Federal Reserve Chairman Jerome Powell said Wednesday that the Fed remains committed to getting inflation down to a healthy 2% annual growth. But, as Powell has said before, it will be painful getting there.

"To accomplish that, we'll need to do two things in particular: ... a period of growth below trend and softening in labor market conditions to foster a better balance," Powell said.

The Fed now expects the American economy will grind to a near halt this year, and the unemployment rate will rise a percentage point by then.

2:42 p.m. ET, September 21, 2022

Powell: Historic rate hikes won't last forever

From CNN Business' David Goldman

Federal Reserve Chairman Jerome Powell said Wednesday that the Fed will continue to hike rates as it looks to control inflation. But it can't raise rates forever without plunging the economy into a recession.

That's why Powell said the Fed will eventually have to pace out the rate hikes.

"We will be looking for compelling evidence that inflation is moving down, consistent with inflation returning to 2%. We anticipate that ongoing increases in the target range for the federal funds will be appropriate," Powell said. "At some point as the stance of policy tightens, it will be appropriate to slow the pace of increases while we assess how our policy adjustments affect the economy."

Stocks rose after Powell sounded that somewhat optimistic note. The S&P 500 and Dow were about flat, and the Nasdaq rose 0.2%.

2:31 p.m. ET, September 21, 2022

Get ready for a hard landing

From CNN Business' Nicole Goodkind

The Fed's new projections show the growing risk of a hard landing, where monetary policy tightens to the point of triggering a recession. They also provide some proof that the Fed is willing to accept "pain" in economic conditions in order to bring down persistent inflation.

The higher prices mean that consumers are spending around $460 more per month on groceries than they were this time last year, according to Moody's Analytics.

Still, the job market remains strong, as does consumer spending. Housing prices remain high in many areas, even though there has been a substantial spike in mortgage rates. That means the Fed may feel that the economy can swallow more aggressive rate hikes.

2:40 p.m. ET, September 21, 2022

The Fed enters the 'danger zone'

From CNN Business' Allison Morrow

The Fed's third consecutive three-quarters of a percentage point rate increase was widely expected. But what got markets moving was the so-called dot plot, which shows the projected target range for interest rates by the end of the year from all the Fed members. That went from 3.4% in June to an estimated 4.4% by the end of this year.

That suggests the next two meetings will include yet another 75-point hike and a 50-point hike.
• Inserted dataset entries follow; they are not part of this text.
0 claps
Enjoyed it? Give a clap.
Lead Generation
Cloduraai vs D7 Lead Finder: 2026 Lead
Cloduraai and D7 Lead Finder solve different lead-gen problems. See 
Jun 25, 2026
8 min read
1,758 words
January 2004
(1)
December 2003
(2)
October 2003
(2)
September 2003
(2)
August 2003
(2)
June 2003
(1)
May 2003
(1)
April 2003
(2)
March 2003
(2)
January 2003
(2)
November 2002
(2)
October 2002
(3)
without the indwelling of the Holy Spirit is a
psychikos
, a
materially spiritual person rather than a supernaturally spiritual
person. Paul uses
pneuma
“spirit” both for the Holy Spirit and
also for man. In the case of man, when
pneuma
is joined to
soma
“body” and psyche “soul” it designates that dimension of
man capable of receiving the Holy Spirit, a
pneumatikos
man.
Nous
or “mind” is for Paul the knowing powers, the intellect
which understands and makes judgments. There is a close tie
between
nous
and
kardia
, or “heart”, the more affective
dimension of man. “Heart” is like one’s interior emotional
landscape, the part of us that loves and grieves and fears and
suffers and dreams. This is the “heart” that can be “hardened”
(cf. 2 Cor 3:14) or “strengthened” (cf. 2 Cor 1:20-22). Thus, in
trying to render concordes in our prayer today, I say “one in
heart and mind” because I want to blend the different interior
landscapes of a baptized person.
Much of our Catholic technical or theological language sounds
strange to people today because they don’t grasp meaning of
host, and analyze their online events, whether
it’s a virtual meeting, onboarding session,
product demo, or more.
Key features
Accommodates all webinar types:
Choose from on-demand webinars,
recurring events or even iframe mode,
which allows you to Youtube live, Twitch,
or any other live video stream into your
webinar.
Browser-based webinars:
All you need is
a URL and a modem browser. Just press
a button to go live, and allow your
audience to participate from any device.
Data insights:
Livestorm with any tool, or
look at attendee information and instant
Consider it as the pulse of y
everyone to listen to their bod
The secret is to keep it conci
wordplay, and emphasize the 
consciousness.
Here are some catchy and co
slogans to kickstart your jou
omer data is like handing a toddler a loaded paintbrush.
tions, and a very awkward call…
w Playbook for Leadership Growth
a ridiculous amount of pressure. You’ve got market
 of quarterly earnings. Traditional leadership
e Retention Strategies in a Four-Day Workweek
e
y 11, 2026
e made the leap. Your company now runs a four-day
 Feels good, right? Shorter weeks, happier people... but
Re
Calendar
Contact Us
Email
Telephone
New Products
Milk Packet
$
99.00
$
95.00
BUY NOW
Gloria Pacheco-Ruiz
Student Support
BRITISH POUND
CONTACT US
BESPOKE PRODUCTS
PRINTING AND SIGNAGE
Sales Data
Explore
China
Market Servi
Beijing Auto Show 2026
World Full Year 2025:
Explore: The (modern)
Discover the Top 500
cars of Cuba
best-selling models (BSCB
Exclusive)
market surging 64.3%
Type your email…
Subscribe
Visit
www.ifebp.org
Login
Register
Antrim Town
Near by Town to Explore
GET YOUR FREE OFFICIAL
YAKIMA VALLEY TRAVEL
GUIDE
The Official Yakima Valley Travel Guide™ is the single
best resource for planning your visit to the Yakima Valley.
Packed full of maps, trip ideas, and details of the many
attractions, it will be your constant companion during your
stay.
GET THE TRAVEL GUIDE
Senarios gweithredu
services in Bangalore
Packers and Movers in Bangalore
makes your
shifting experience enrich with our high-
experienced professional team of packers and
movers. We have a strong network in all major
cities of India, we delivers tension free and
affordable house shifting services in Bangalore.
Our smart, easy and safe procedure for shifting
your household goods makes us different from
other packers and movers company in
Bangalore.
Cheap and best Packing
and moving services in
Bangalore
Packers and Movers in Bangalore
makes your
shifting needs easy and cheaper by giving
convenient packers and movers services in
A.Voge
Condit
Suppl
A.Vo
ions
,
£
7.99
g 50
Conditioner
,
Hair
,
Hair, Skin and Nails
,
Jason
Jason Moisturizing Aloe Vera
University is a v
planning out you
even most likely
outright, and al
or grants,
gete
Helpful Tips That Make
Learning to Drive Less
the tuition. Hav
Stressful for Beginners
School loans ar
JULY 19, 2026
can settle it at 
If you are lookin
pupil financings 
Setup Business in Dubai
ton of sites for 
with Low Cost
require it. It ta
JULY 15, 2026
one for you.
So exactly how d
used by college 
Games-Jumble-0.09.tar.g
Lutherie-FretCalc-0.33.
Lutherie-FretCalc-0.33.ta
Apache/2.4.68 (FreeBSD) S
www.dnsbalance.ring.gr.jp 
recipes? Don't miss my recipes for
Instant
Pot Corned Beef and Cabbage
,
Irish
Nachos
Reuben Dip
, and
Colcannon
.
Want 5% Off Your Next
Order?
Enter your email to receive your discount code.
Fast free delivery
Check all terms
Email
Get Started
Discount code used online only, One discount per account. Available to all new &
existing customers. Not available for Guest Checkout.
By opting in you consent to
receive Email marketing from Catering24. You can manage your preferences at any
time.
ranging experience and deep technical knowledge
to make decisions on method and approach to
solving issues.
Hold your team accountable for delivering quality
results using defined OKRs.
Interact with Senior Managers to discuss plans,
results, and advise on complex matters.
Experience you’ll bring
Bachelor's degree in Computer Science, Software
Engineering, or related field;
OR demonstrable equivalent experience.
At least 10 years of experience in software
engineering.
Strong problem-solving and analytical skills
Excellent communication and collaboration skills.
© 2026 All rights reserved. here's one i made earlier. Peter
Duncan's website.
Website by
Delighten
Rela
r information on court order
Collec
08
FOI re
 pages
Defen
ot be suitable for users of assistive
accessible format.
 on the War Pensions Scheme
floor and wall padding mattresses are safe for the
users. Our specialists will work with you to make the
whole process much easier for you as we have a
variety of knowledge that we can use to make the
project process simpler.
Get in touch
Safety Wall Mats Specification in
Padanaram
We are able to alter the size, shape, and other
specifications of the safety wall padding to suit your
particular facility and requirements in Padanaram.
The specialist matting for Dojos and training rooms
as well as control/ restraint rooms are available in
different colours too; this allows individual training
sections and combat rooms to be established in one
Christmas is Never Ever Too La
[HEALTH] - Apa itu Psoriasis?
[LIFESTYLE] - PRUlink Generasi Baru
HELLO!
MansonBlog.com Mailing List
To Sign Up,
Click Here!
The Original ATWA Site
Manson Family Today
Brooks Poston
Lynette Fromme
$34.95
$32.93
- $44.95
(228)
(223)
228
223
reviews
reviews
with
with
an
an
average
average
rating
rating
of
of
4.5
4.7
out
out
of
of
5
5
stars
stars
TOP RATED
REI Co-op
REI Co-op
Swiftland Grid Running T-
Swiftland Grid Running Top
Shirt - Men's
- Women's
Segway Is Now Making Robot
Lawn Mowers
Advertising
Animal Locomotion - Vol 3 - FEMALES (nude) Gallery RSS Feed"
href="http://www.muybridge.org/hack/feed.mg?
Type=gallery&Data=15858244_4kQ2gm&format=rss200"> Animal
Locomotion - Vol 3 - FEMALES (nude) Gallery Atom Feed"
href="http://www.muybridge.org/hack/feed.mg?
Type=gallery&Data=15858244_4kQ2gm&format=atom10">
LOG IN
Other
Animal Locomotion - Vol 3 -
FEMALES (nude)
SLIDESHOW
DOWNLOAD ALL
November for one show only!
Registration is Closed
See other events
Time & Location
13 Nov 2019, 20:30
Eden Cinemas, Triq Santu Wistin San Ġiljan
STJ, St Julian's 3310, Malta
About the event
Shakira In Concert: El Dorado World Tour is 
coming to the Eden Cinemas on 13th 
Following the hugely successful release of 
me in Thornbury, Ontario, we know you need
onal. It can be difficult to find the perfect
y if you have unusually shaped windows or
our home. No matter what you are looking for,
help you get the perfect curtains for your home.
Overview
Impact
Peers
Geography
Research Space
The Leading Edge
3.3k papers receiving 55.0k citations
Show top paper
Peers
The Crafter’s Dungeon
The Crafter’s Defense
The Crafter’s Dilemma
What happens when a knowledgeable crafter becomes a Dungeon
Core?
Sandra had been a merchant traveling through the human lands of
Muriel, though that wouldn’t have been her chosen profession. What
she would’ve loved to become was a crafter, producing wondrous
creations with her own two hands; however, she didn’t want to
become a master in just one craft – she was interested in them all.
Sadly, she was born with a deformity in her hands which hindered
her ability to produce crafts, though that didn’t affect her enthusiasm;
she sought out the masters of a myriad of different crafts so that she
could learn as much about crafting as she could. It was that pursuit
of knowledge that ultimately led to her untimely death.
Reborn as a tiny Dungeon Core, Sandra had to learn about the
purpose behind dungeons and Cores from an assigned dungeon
Wall Street was counting on a 100 basis points increase, not 125, and investors are notoriously averse to unexpected changes, even if it's just a couple dozen basis points.

All three major US equities indexes slipped after the Fed announcement.

"It will be really important to see if Powell blesses the dots and another 75 bps in November," wrote Peter Boockvar, chief investment officer for Bleakley Financial Group. "Either way, the Fed has now entered the ‘Danger Zone’ in terms of the rate shock they are throwing onto the US economy."